Getting the monkeys to look monkey-like with the density the body ends up being is a real challenge. facial expressions, such that they are, and arm postures alike were tough fought, but I am pretty happy with the end result.

I have learnt a lot from this exercise – vellum can be folded, but fatigue shows itself as splits, particulalry at the pointy ends. It hates being re-folded in the opposite direction on a fold (reversed), is VERY strong, once folded it stays there – consequentially, this model is rigid and is not trying to unfurl (much as I imagine tissue-foil behaves).

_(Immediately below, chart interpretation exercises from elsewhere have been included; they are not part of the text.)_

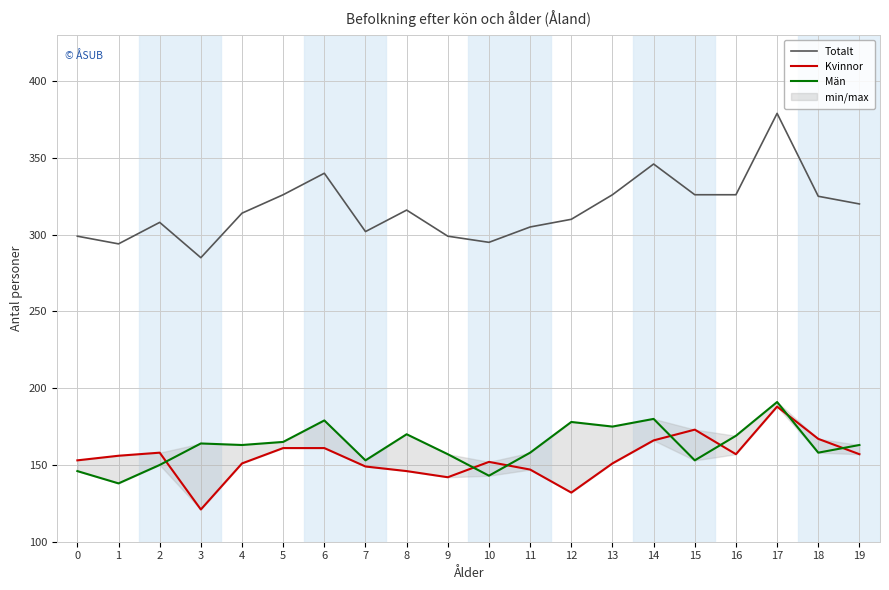

How many lines are shown in the chart?

3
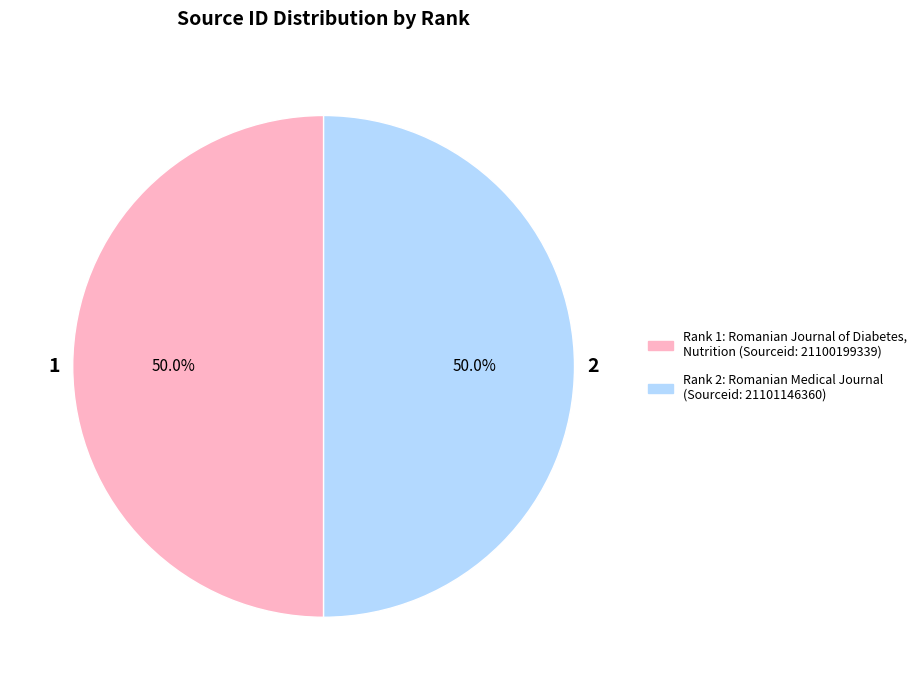

Combined, do 1 and 2 account for over 50%?

Yes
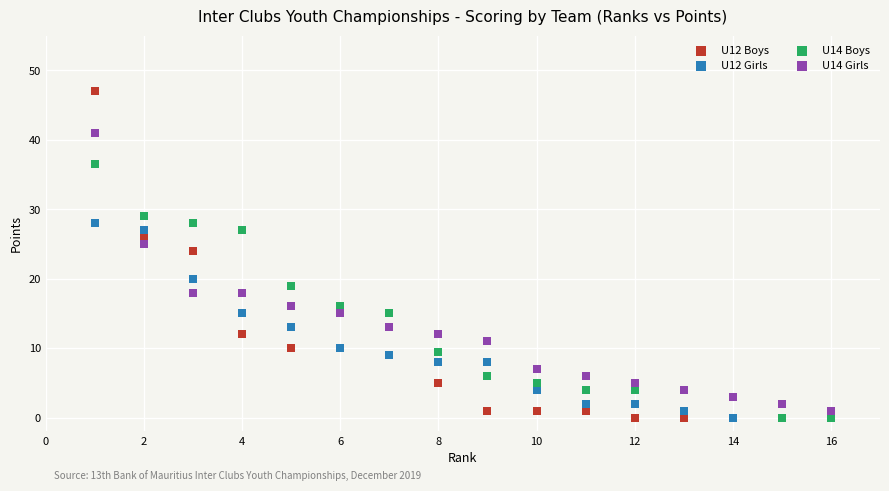

Across all series, what Y value is closest to 23?

24.0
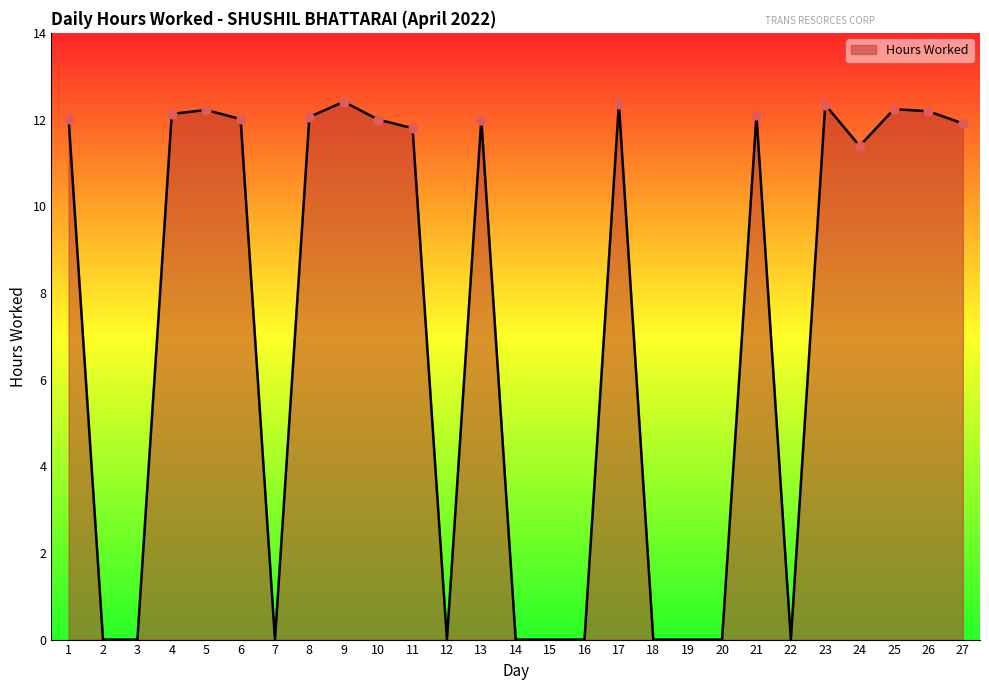

Which has a higher value, 13 or 5?

5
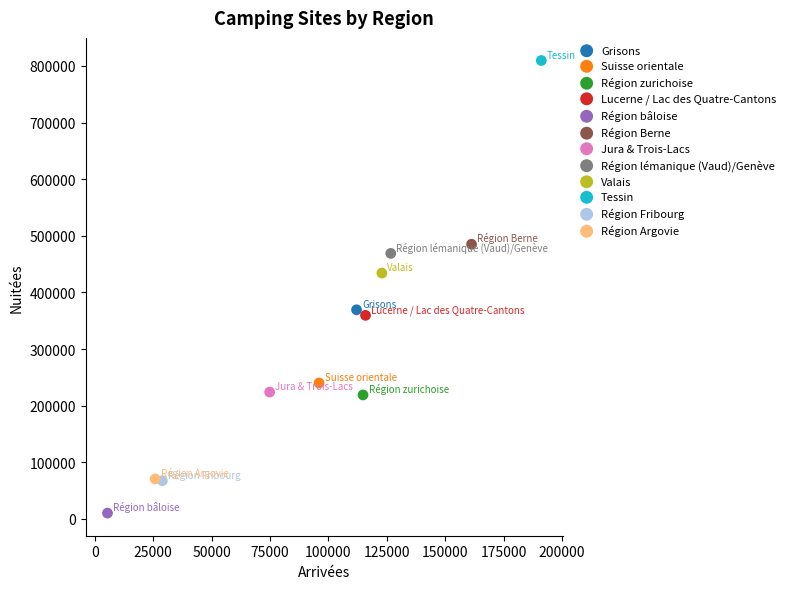

What are all the series names shown in the legend?

Grisons, Suisse orientale, Région zurichoise, Lucerne / Lac des Quatre-Cantons, Région bâloise, Région Berne, Jura & Trois-Lacs, Région lémanique (Vaud)/Genève, Valais, Tessin, Région Fribourg, Région Argovie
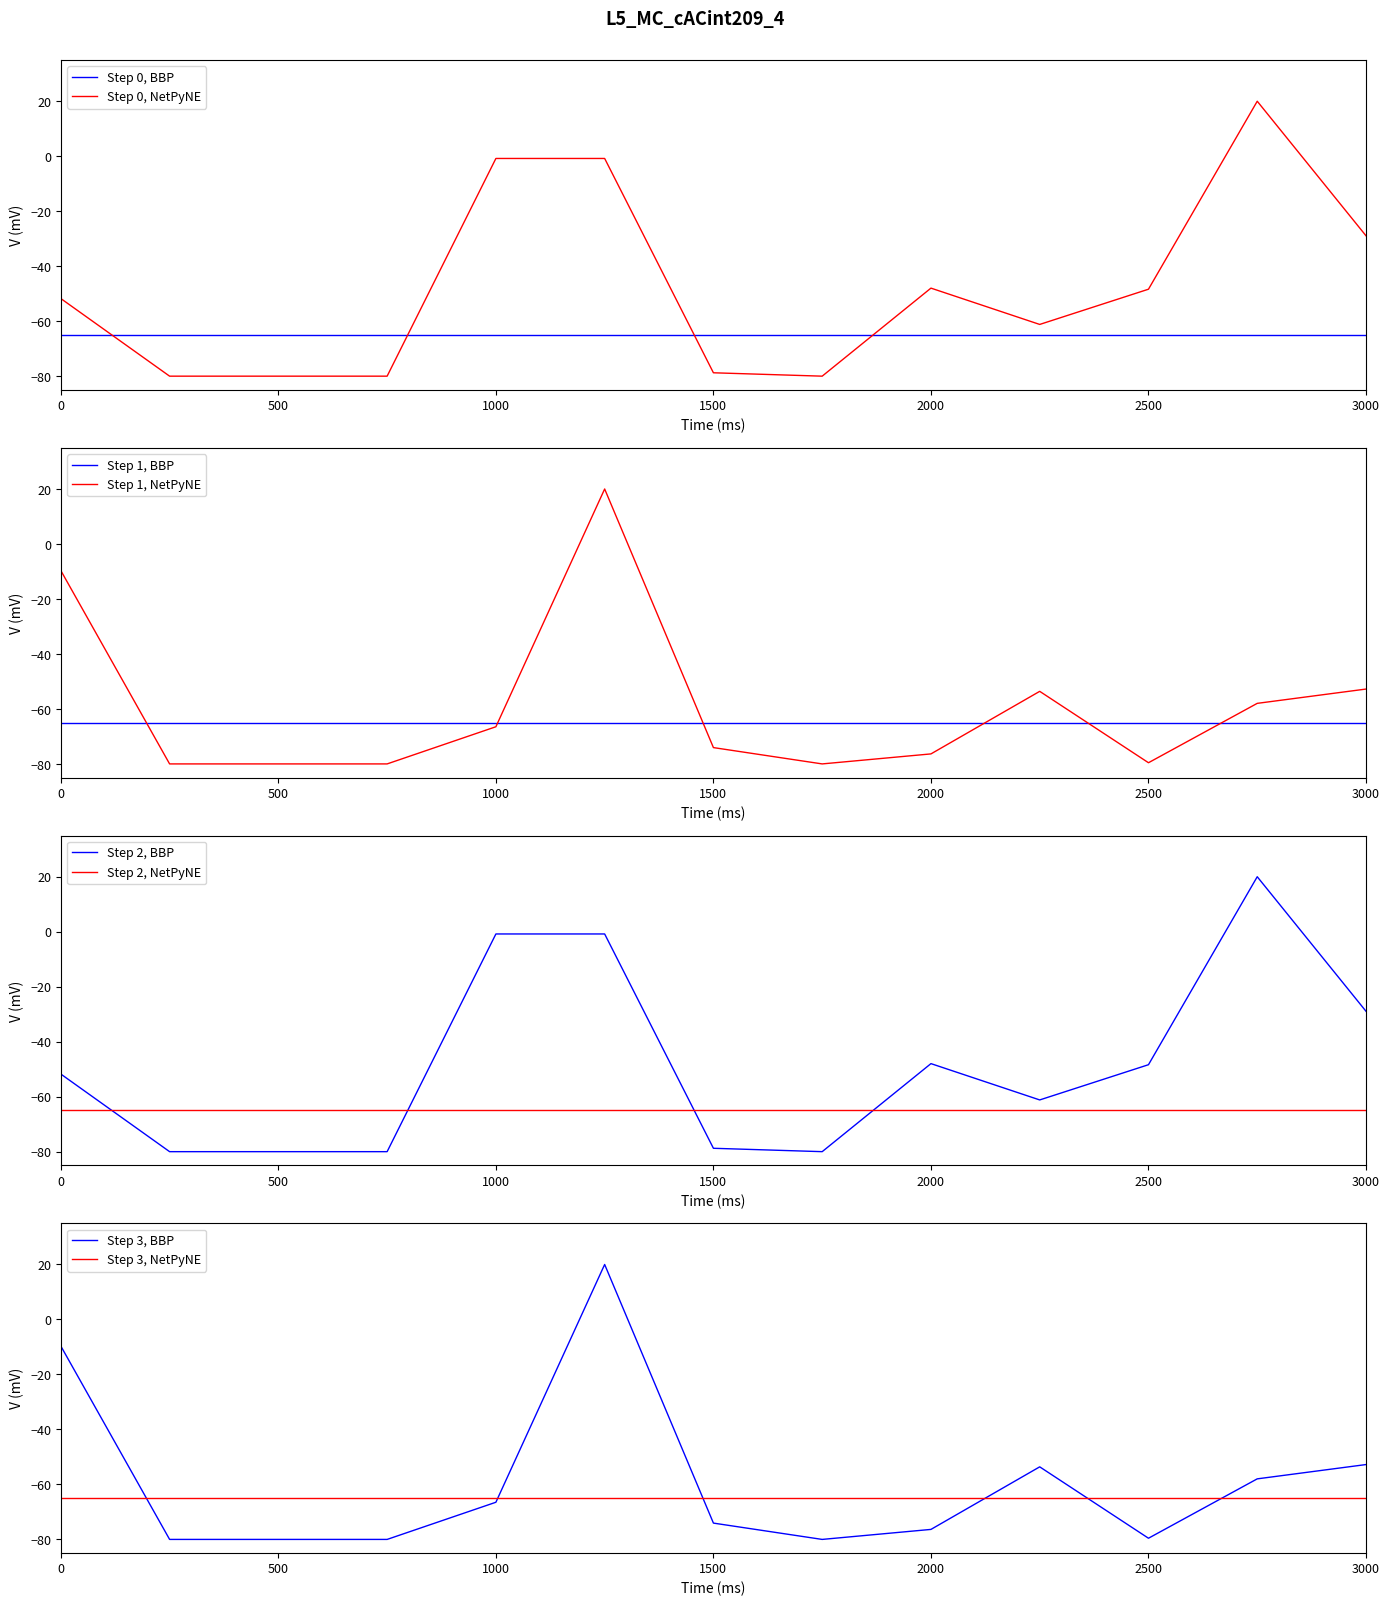

What is the difference between the second highest and minimum values in the Hmotnost_celkova series?

70.3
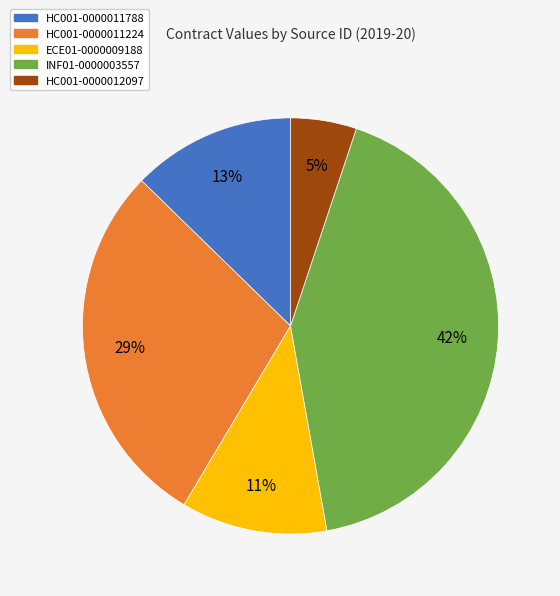

Approximately how many times larger is the value at ECE01-0000009188 compared to HC001-0000012097?

2.2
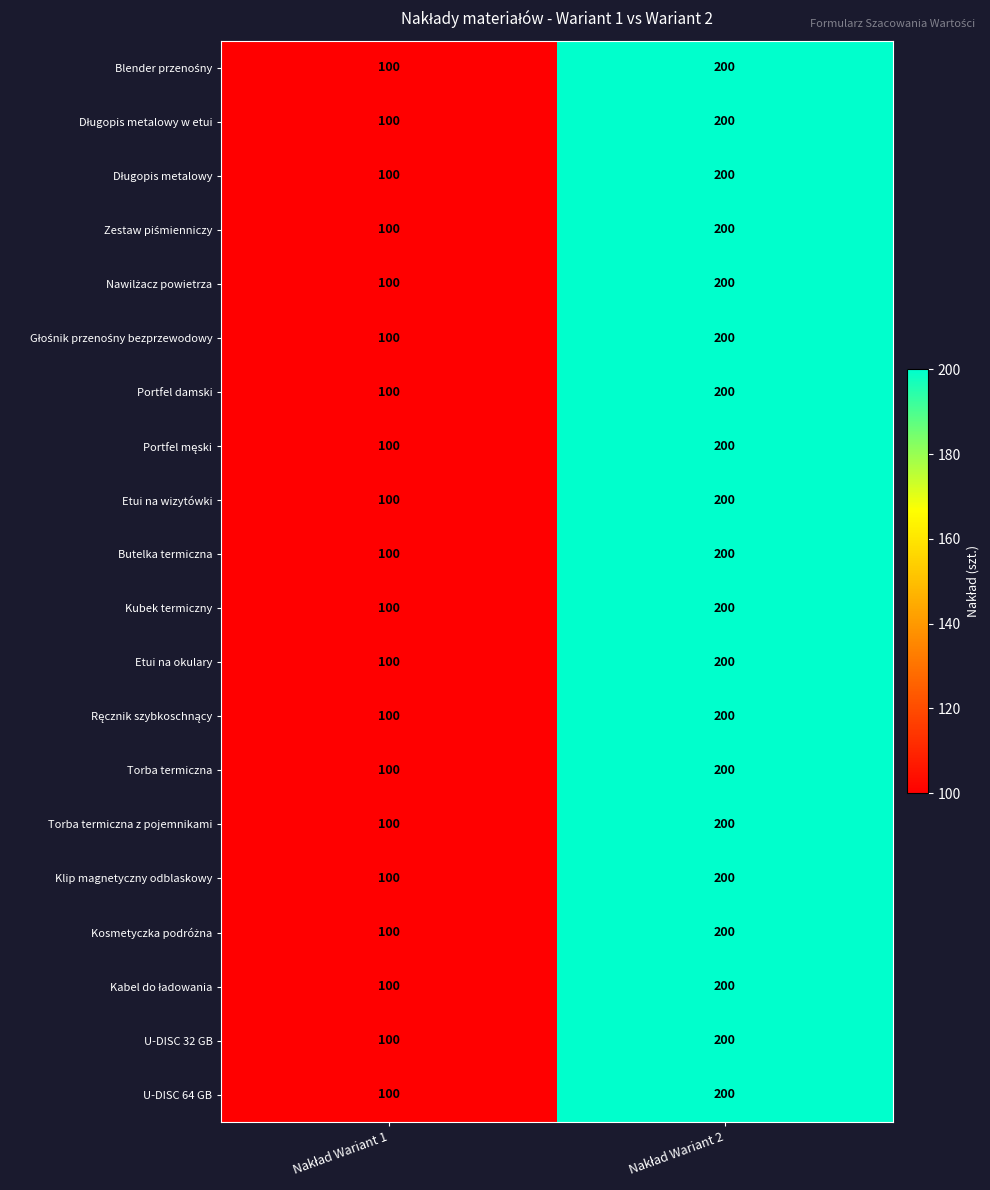

What is the sum of all Torba termiczna z pojemnikami values?

300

Will I use it again? not sure – when my tissue-foil arrives along with my Satoshi book I now have a point of comparison, I am honestly surprised the model worked at all, but will accept congratulatory applause now.

You too can have a go here – be warned, this is NOT an introductory exercise.

Happy Birthday to me 🙂

May, Done and Dusted

So ends another month – May was a big one with a few seriously cool models in it (well, I think they are cool anyway), and I think I will add some of them to the Library Display just to freshen it up a little

In May I challenged the paper beyond what it was ever capable of doing – Schneider the spider was testament to paper fatigue, invented a bunch of designs (you see my skill level is going up so I see folded solutions to problems) and am happy with my progress to date.

What scares me a little, if I let myself think about it, is that I am not even half-way yet. Tying the fold into something that is happening to me and my family and friends seems to make the mad panic of “what am I going to fold today” a little less panicky … onward and upwards tho, hey.

Hope you are enjoying the ride, say “hi” to your mum for me.

150: Trophy for Matthew

My son has recently graduated from his Honors program and as part of his Thesis, he had to compose a poster summarising his paper and findings:

So good was this poster that tonight he was awarded “The Alan Bailey Prize” for top student project – yay Matty.  I thought it warranted a shiny thing, so invented one

Using Brill-like techniques, I formed a cylinder then pleated and twisted a stem, quite happy with the result, hope Matty likes it – so proud.